Erfreut haben dürfte Lafontaine wohl auch die Reaktion der Sozialdemokraten auf den Vorstoß von Bundeskanzlerin Angela Merkel (CDU), die deutschen Militärausgaben massiv zu erhöhen. Nach den deutsch-polnischen Regierungskonsultationen bekannte sie sich ausdrücklich zu dem Nato-Ziel, zwei Prozent für Verteidigung auszugeben. Angesichts neuer Bedrohungen könne dieses Ziel „auf mittlere und längere Sicht nicht nur auf dem Papier stehen“, sagte die CDU-Chefin. Deutschland liegt derzeit bei 1,2 Prozent. Um das Zwei-Prozent-Ziel zu erreichen, müsste Deutschland mehr als 60 Milliarden Euro für Verteidigung ausgeben. Die SPD lehnt deutlich höhere Rüstungsausgaben ab.

Lafontaine fand auf seine Facebook-Seite heftige Worte zu Merkels Rüstungs-Plan: „Hat diese Dame sie noch alle?“, fragte er. Und er wies darauf hin, dass die Nato-Staaten 13mal so viel für Rüstung ausgäben (905 Milliarden Dollar) wie Russland (66,4 Milliarden Dollar). Die Aussage Merkels, wonach Deutschland und die USA bei den Ausgaben für Verteidigung annähern müssten, konterte der Ex-Linken Chef mit dem Hinweis, dass sich die Verteidigungsausgaben der USA auf 596 Milliarden Dollar beliefen und diese vor allem dazu dienten, die „imperialen Ziele“ der Vereinigten Staaten durchzusetzen.

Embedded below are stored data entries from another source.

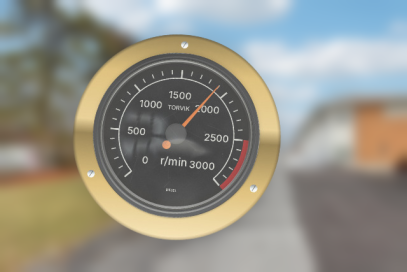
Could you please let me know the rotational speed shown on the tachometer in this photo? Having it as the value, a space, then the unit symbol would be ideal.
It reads 1900 rpm
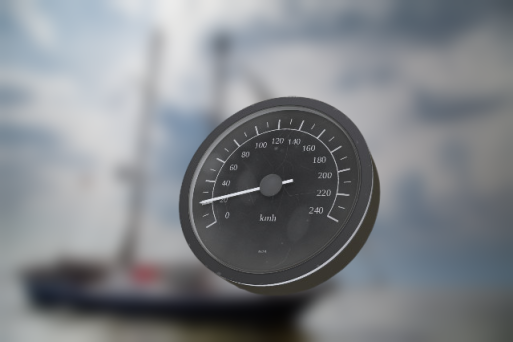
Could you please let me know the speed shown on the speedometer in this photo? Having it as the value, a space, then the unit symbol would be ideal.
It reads 20 km/h
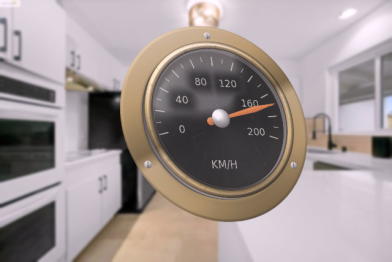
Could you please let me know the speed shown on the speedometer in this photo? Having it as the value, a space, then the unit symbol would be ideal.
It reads 170 km/h
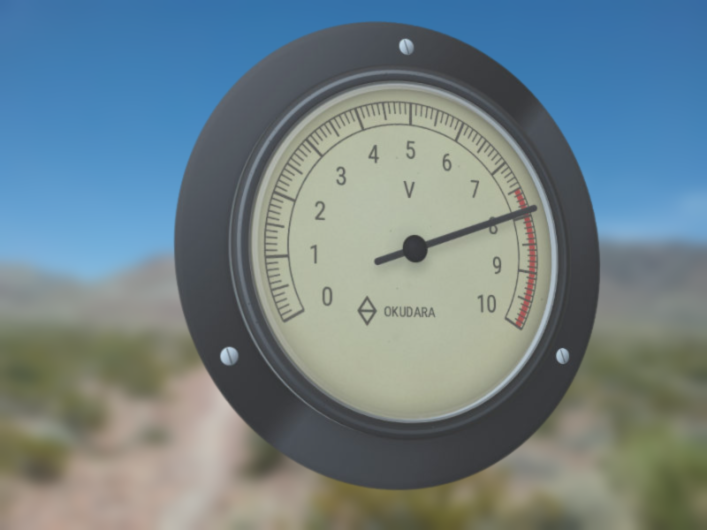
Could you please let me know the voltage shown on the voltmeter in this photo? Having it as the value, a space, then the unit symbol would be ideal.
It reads 7.9 V
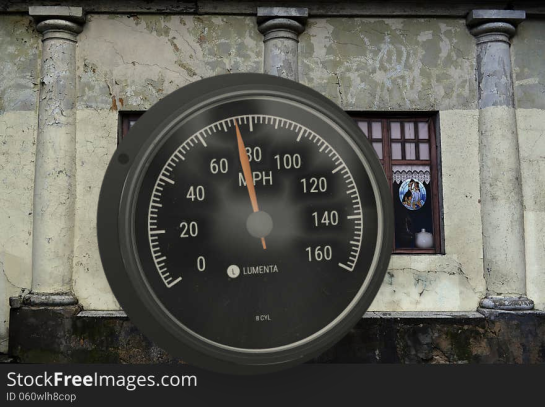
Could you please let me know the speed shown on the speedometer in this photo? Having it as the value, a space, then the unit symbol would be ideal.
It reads 74 mph
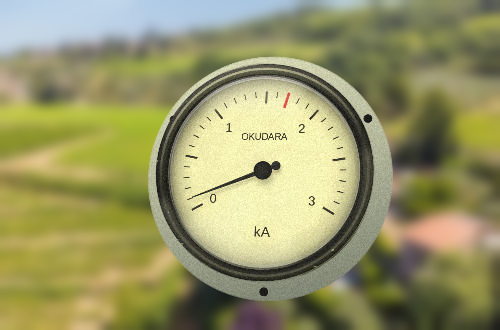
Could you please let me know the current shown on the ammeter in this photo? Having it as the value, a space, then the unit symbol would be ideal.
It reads 0.1 kA
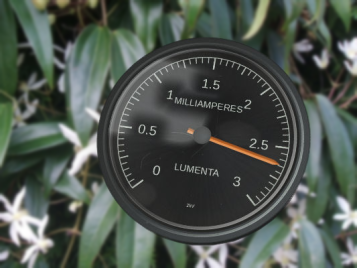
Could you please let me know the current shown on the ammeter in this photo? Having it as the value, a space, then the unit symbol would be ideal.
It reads 2.65 mA
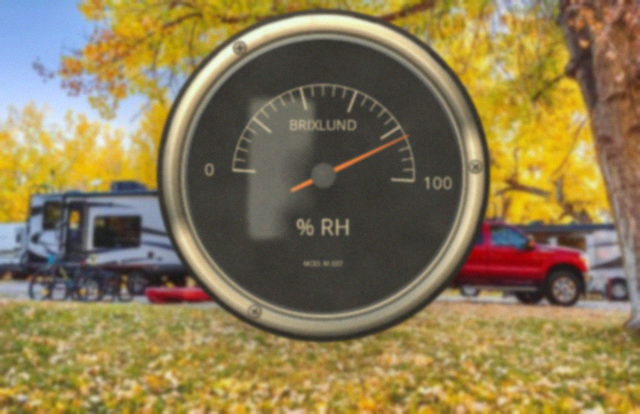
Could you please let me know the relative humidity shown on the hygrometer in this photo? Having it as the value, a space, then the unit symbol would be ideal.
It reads 84 %
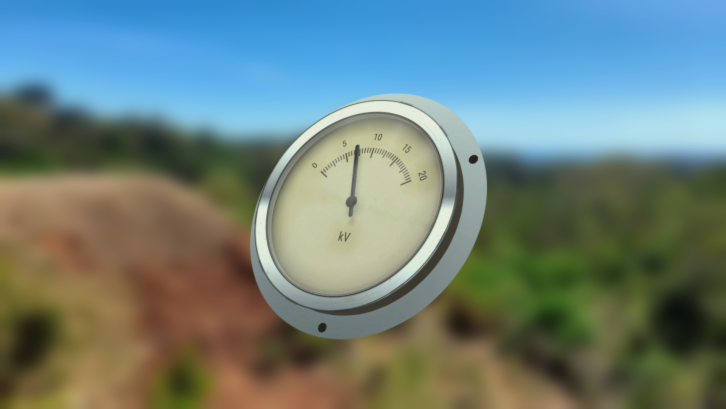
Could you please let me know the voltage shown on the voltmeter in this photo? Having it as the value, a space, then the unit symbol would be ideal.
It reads 7.5 kV
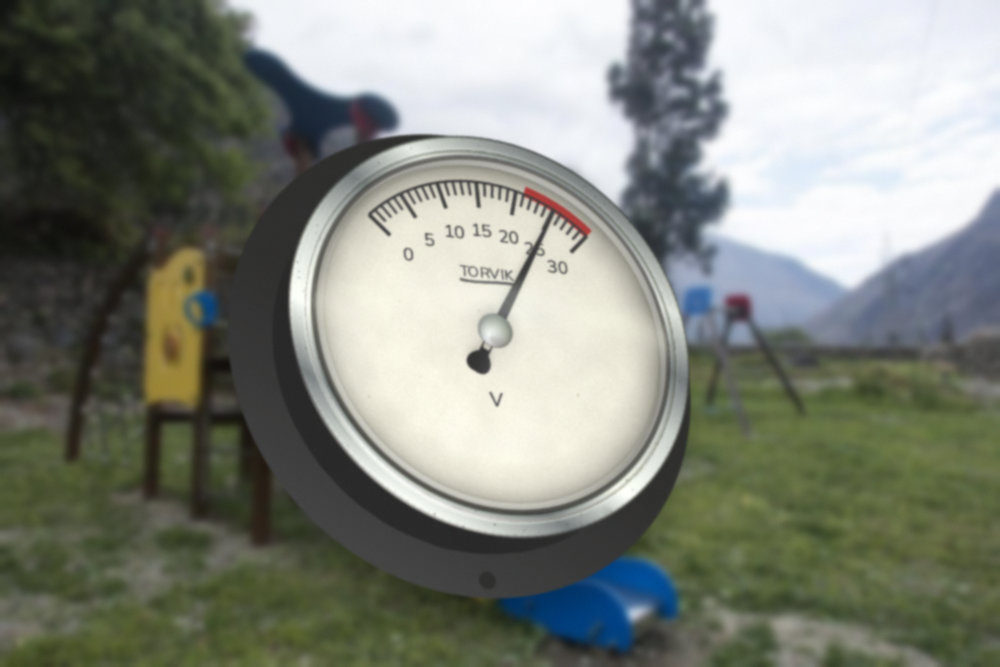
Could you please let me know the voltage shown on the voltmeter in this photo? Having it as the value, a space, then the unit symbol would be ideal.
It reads 25 V
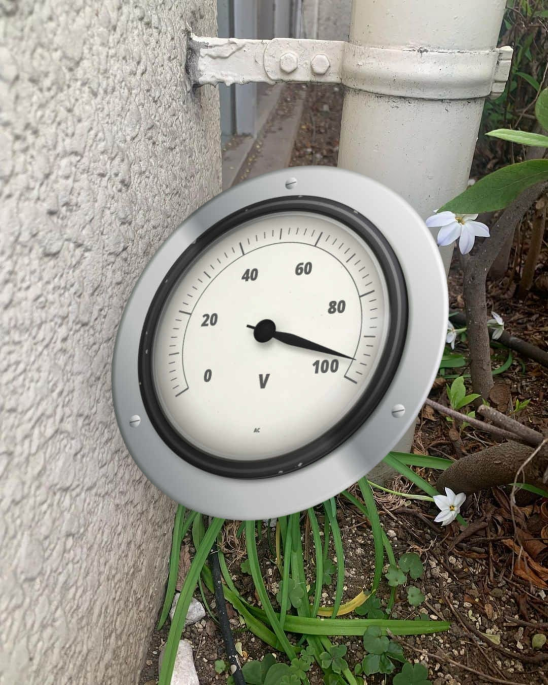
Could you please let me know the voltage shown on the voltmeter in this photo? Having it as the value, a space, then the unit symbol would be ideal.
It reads 96 V
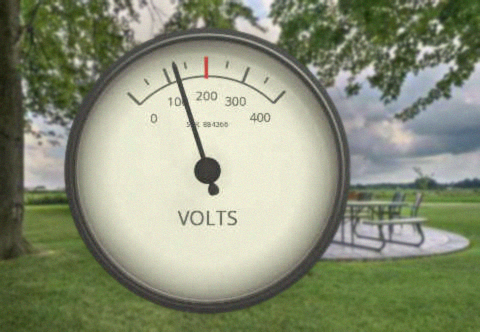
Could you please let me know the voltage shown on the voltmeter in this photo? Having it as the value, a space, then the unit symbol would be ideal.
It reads 125 V
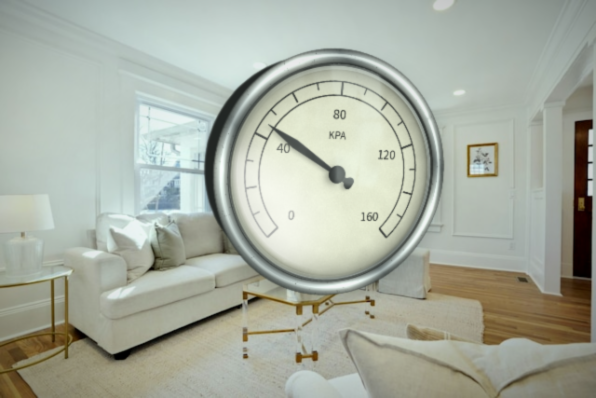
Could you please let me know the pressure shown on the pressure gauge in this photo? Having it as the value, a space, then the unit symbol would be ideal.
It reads 45 kPa
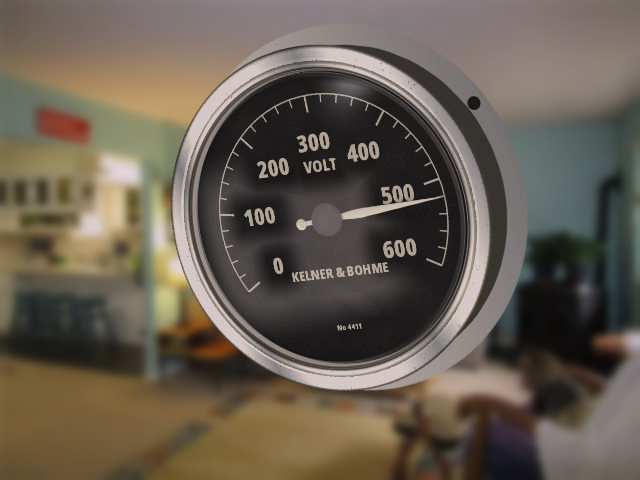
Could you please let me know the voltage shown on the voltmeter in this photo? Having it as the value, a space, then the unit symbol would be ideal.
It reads 520 V
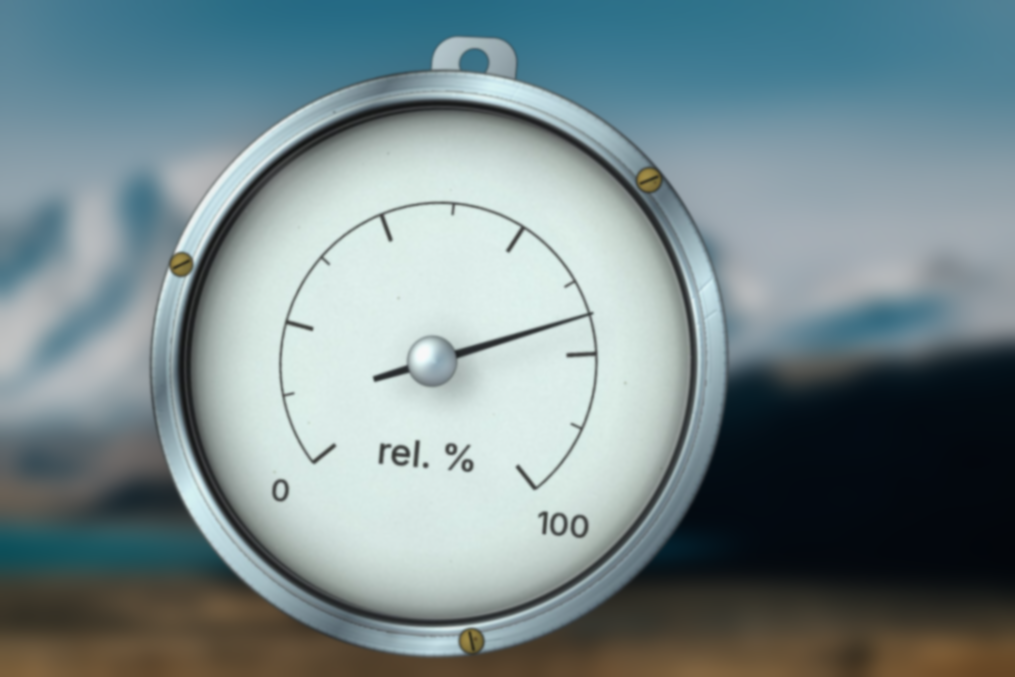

Merkel habe daher „nichts verstanden“ und sei „zu einer eigenständigen deutschen Außenpolitik nicht fähig“. Der seit Jahren geforderte Kurswechsel in der Politik beginne aber damit, „dass Deutschland und Europa sich auf ihre eigenen Interessen besinnen und eine selbständige Außenpolitik machen“. Mit Merkel gehe das nicht.

Und mit der SPD?

Fakt ist, dass es in der Hand der Sozialdemokraten liegt, sich zu bewegen und Kurswechsel zu ermöglichen. Auch in der Koalitionsfrage. Denn bei der SPD sind Zorn und Frust groß, dass die Genossen zwar mit Mindestlohn, Renten oder Frauenquote der Großen Koalition den Stempel aufdrückten, die Wähler es der Partei in den Umfragen aber nicht danken. Als Reaktion auf den Sturzflug unter 20 Prozent und zur Stabilisierung seines Vorsitzes hat Gabriel zwar augenscheinlich damit begonnen, die SPD stärker nach links auszurichten und von der Union abzugrenzen. Doch was das konkret bedeutet, ist bis dato eher wolkig.